- _ZITIERTER AUSZUG_
+++
Mit "dialektalem Einfluss" hat das Phänomen schon lange nichts mehr zu tun, wenn es das je hatte. Wenn überhaupt, dann die nicht-Benutzung des Konstrukts in Norddeutschland. Es ist, zumindest heute, ein ganz normaler Registerunterschied. Im Norden werden die Register genauso unterschieden wie anderswo auch. Nur unterscheidet sich norddeutsche Umgangssprache hier von der Umgangssprache im Rest des deutschen Sprachraums.


----------



## Hutschi

Eine Frage, wegen der Etymologie:

Wird in Plattdeutsch der Artikel verwendet?
Wenn ja, dann wäre die Nichtbenutzung nicht direkt abhängig vom Dialekt - sondern durch den Spracherwerb von Hochdeutsch bedingt.

English, essential part:
Is the article used in "Plattdeutsch" (low German)?


----------



## Kajjo

berndf said:


> Mit "dialektalem Einfluss" hat das Phänomen schon lange nichts mehr zu tun, wenn es das je hatte.


Diem Korrelation ist frappierend und ich habe noch keine andere Erklärung gelesen. Gibt es denn in den entsprechenden Dialekten in diesen Regionen auch den Artikel? 

Echtes Sächsisch, Bairisch, Schwäbisch, Kölsch? Wie ist es da?


----------



## Hutschi

In Sachsen weiß ich es nicht. In Dresden wird kaum noch sächsisch gesprochen.
+++
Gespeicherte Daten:
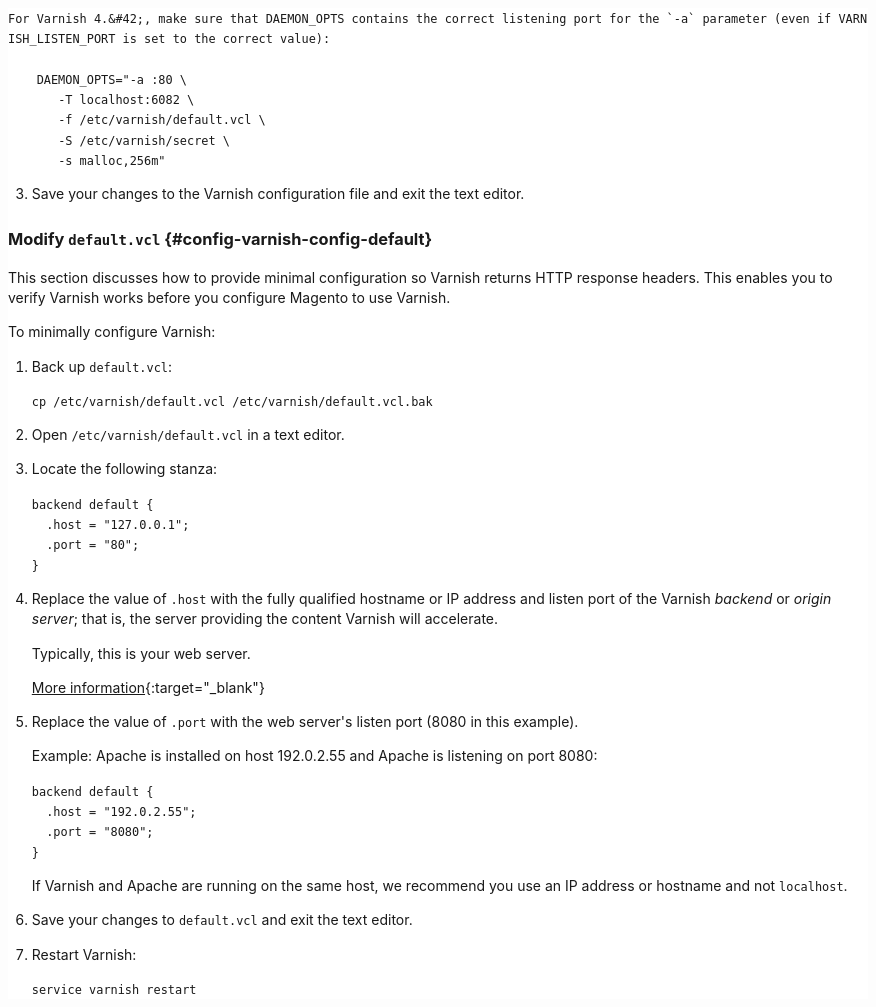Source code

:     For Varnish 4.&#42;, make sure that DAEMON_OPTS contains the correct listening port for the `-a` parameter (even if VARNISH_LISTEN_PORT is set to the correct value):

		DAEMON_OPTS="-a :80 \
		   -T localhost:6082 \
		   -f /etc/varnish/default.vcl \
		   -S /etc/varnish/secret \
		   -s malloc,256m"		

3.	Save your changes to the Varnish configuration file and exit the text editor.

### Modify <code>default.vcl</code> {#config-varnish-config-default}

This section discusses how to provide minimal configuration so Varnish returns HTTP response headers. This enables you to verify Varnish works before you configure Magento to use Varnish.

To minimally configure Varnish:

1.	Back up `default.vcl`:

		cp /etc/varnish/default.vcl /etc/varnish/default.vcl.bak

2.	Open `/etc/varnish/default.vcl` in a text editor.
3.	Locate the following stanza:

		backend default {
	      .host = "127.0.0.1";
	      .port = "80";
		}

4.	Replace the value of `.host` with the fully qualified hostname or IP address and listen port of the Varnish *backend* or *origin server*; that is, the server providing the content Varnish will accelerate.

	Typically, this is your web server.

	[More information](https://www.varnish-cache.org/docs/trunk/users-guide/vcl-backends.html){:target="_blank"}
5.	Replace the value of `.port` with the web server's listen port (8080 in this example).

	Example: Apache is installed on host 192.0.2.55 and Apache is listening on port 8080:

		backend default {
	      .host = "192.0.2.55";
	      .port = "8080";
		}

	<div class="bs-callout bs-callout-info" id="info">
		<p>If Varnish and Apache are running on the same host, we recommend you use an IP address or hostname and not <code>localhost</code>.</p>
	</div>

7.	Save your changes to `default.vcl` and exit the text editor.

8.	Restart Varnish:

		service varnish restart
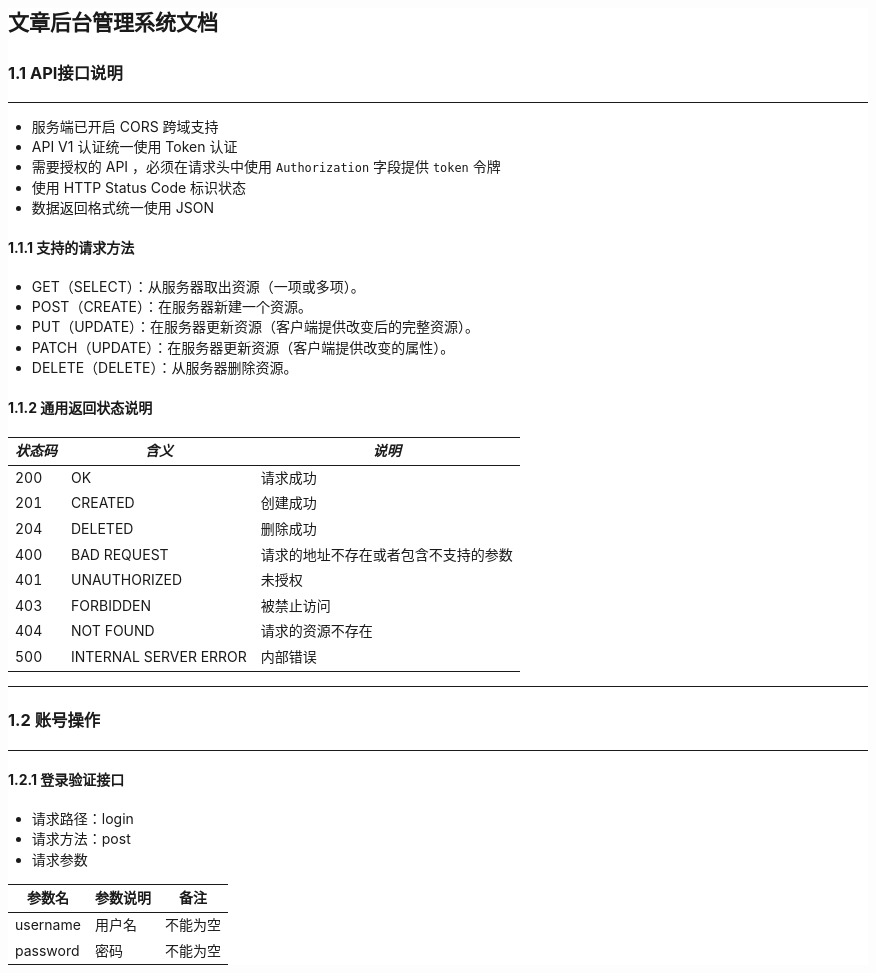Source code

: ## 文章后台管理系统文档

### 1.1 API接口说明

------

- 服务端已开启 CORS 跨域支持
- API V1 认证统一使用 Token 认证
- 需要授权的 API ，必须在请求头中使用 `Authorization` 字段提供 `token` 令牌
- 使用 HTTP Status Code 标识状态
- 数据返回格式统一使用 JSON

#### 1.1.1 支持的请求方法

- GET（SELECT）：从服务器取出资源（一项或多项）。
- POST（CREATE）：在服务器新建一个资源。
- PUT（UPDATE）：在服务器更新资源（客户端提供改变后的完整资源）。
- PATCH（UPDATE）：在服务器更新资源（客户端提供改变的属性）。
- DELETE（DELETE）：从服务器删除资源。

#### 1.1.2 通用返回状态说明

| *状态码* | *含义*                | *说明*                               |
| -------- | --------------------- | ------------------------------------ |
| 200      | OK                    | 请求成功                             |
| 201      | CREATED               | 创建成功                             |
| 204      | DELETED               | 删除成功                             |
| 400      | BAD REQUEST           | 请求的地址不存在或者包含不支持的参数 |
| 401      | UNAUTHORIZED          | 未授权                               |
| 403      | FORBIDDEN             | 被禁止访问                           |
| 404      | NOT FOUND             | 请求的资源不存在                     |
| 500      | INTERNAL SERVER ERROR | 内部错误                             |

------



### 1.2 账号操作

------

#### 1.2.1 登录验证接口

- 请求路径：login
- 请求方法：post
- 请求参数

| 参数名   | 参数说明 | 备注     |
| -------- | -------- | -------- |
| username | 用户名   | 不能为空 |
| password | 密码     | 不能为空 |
+++
- _DIE AUFGABEN_
a: Als was bezeichnet der erste Beitrag im Forenauszug zum Artikelgebrauch das Phänomen, zumindest für heute?
b: Führe den Forenauszug zum Artikelgebrauch im Anschluss an seinen letzten Satz weiter.
Die Zeilen stehen in keinem Zusammenhang mit dem Forenauszug zum Artikelgebrauch.

- _ANTWORTEN_
a: Als ganz normalen Registerunterschied.

b:
Im fränkischen Sprachgebrauch im Sonneberger Gebiet ist er sehr üblich im Dialekt.
(Die Einschränkung mache ich um aus eigenen Erfahrungen sprechen zu können.)

English:
I do not know it for Saxxony. In the franconian area of Thuringia it is very common in the dialect. This is my own experience. I lived in Haselbach, now part of Sonneberg.


----------



## berndf

Es ist schwer zu sagen, wie der grammatikalisierte bestimmte Artikel mit Eigennamen entstanden ist. Der Prozess begann wohl im 16. Jahrhundert und hat wohl etwas mit der Entwicklung von beschreibenden Namenszusätzen zu Familiennamen (es gibt ja immer noch die Bezeichnung "*Zu*name" für Familienname). Besonders transparent ist dies noch im Bairischen mit seiner Femininableitung von Familiennamen, wie wenn man _Frau Huber _als _die Huberin_ (die Bäuerin des Huberhofes) oder Frau Müller als _die Müllerin_ bezeichnet. Dies findet man überall im hoch- und niederdeutschen Sprachraum in etwas unterschiedlichen Verteilungen. Besonders in attributiven Genitiven ist es recht häufig aufgetreten (_des Luthers Testament_ im Vorwort zu seiner Bibelübersetzung). Der nächste Erweiterungsschritt war dann auf Vollnamen: _Des Müllers Klara > Die Müller Klara/Die Klara Müller_.

Daneben gibt und gab es schon länger, wieder im gesamten hoch- und niederdeutschen Sprachraum, den Artikel bei Rufnamen in Verbindung mit beschreibenden Attributen: _Die schlaue Heike, der starke Hans_.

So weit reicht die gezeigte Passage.